A much smaller core and Tree shaking

Vue has always been relatively small, its runtime weight is ~23KB GZipped. For Vue 3 the size has been substantially reduced, thanks to the “Tree shaking” where you can exclude the bundle of code that is not being used.

Most of the global API and helpers have been moved to ES module exports. This way modern bundlers like webpack, can analyze the dependencies and not include code that has not been imported.

Thanks to these changes the size of the Vue 3 core is ~10KB GZipped.

Goodbye Facebook, Hello Microsoft (Flow -> Typescript)

Initially Vue 2 was written in Javascript. After the prototyping stage, they realized that a typing system would be very beneficial for a project of this magnitude, so they decided to start using Flow (javascript superset created by Facebook). Inicialmente Vue 2 fue escrito en Javascript. 

For Vue 3 the development team chose to use Typescript (another javascript superset created by Microsoft), this was a very good decision since nowadays the use of typescript in Vue projects is increasing and since Vue 2 used another typing system, they had to have the typescript declarations separated from the framework source code.

Today, with Vue 3 they can generate the declarations automatically, making maintenance much easier.

Composition API & Vue Drama

Last but not least we have the so called Composition API, which comes to move the foundation of the framework.

In Vue 3, instead of defining a component by specifying a long list of options (Options API), the Composition API allows the user to write and reuse component logic as if they were writing a function, all while enjoying excellent typescript integration.

The differences between the two APIs are outlined below:

Options API

export default {
  data: function () {
    return {
      count: 0
    }
  }
  methods: {
    increment: function () {
      this.count = this.count++
    }
  },
  computed: {
    double: function () {
      return this.count * 2) 
    }
  }
}

Compostion API

import { reactive, computed } from 'vue'

export default {
  setup() {
    const state = reactive({
      count: 0,
      double: computed(() => state.count * 2)
    })

    function increment() {
      state.count++
    }

    return {
      state,
      increment
    }
  }
}

Pretty much like React, right?

The darkest hours for Vue 3

But not everything was rosy for the Vue team. During the first stage of the proposal of this new API, the community was informed that the composition API was going to completely replace the Options API.

This triggered what Reddit called “The Vue Drama” or “The Vue Darkest Hours”. A large part of the community opposed this replacement and proposed that both APIs could coexist.

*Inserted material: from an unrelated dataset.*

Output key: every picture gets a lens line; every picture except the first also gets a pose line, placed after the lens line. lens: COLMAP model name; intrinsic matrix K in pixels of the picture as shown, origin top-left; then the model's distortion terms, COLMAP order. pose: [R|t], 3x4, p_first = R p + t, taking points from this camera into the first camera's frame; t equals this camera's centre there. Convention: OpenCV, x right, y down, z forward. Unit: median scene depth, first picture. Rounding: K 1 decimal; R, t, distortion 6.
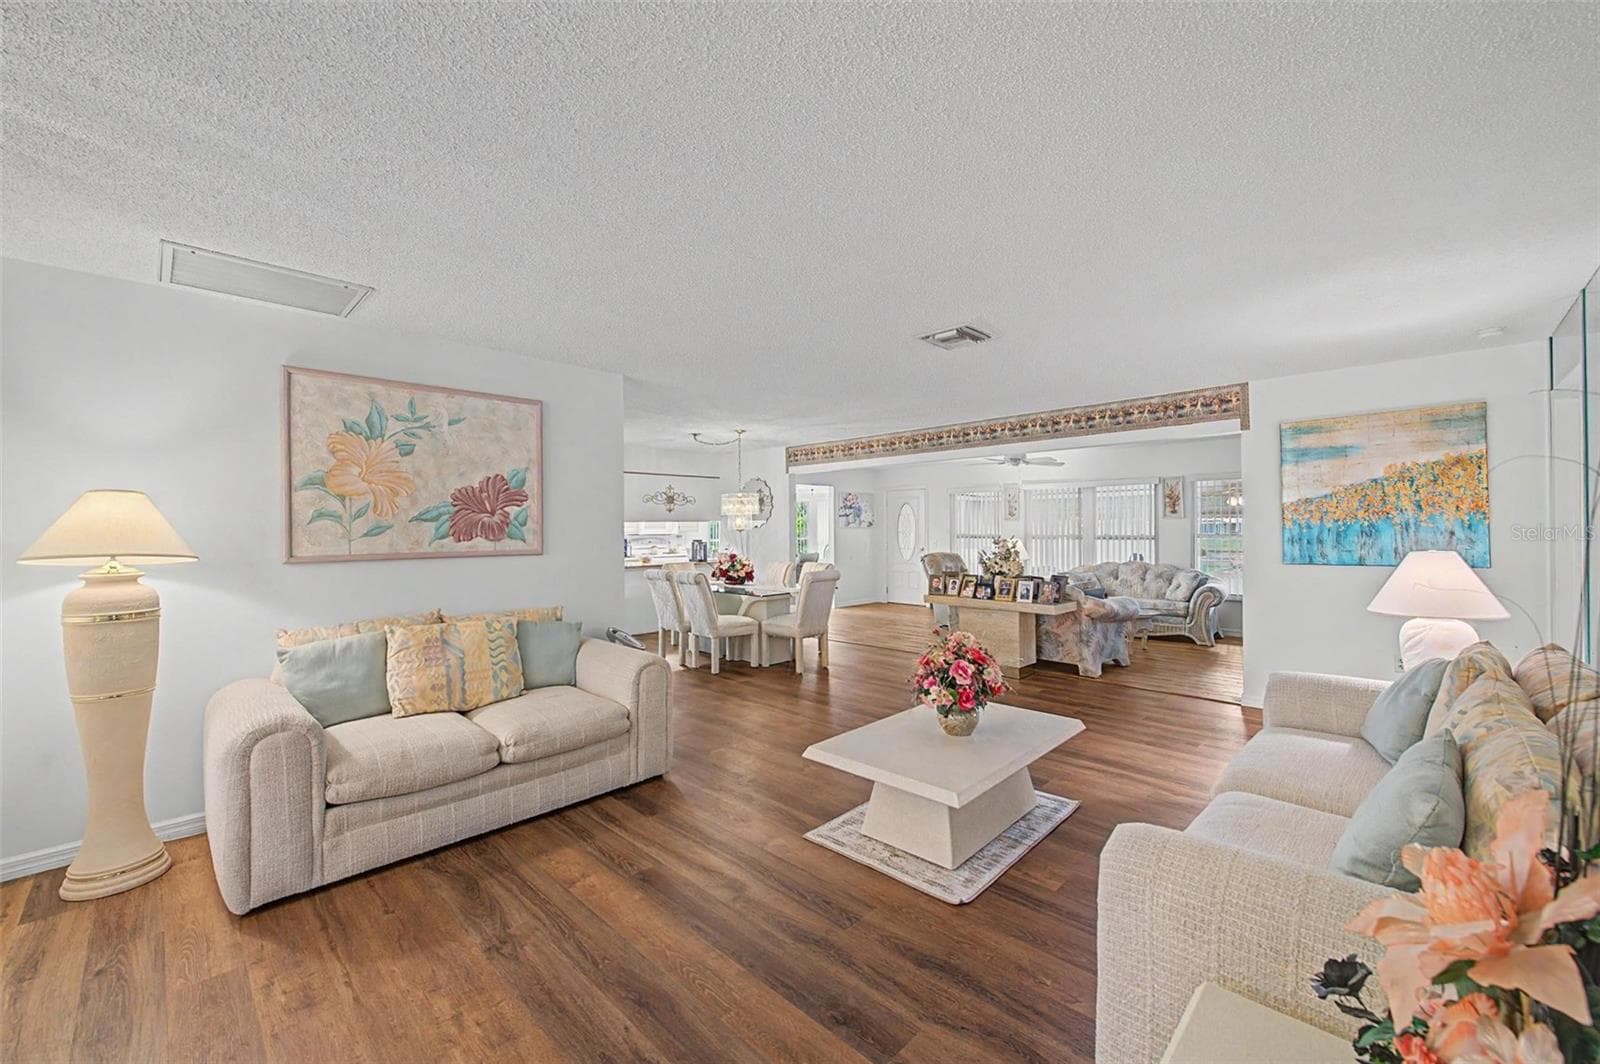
lens RADIAL K [[627.7, 0, 802.7], [0, 627.7, 529.3], [0, 0, 1]] dist [0.000705, -0.000444]
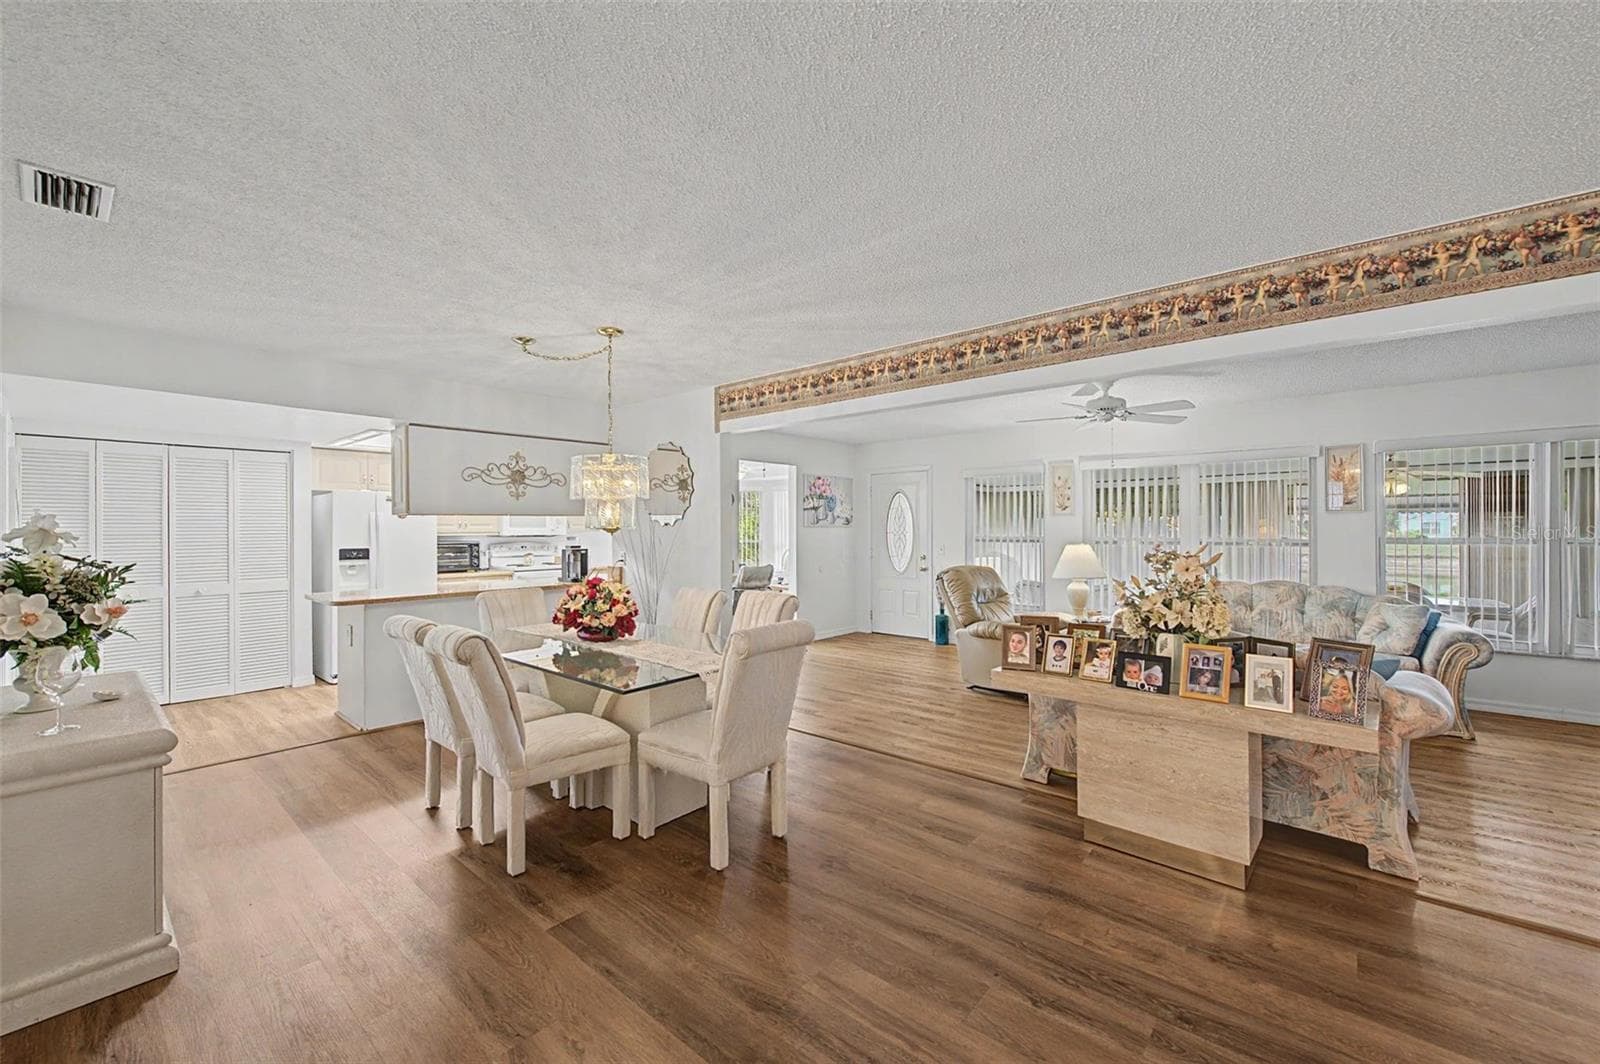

The Vue team decided to rework the proposal and reversed those statements, ensuring that both APIs would coexist and once again, made it clear how much they rely on community and user feedback.

How to test this beta

To test the beta of Vue 3 we must start with a project in Vue 2.

From the terminal we start a new project.

npm install -g @vue/cli
vue create my-proyect

Then we add the ‘vue-next’ plugin that will install the Vue 3 dependencies in our project and make all the necessary changes.

vue add vue-next

And that’s it, you can try the new composition API.

Easy, right?

Conclusion

Breaking changes in frameworks can be very stressful. Even though this version of Vue doesn’t feature Breaking Changes I think it will be a before and after for this framework, since it will change the way we program in Vue.

Sooner or later you will find yourself in front of a Vue 3 project using the new API, better to start now that you have more time to adapt.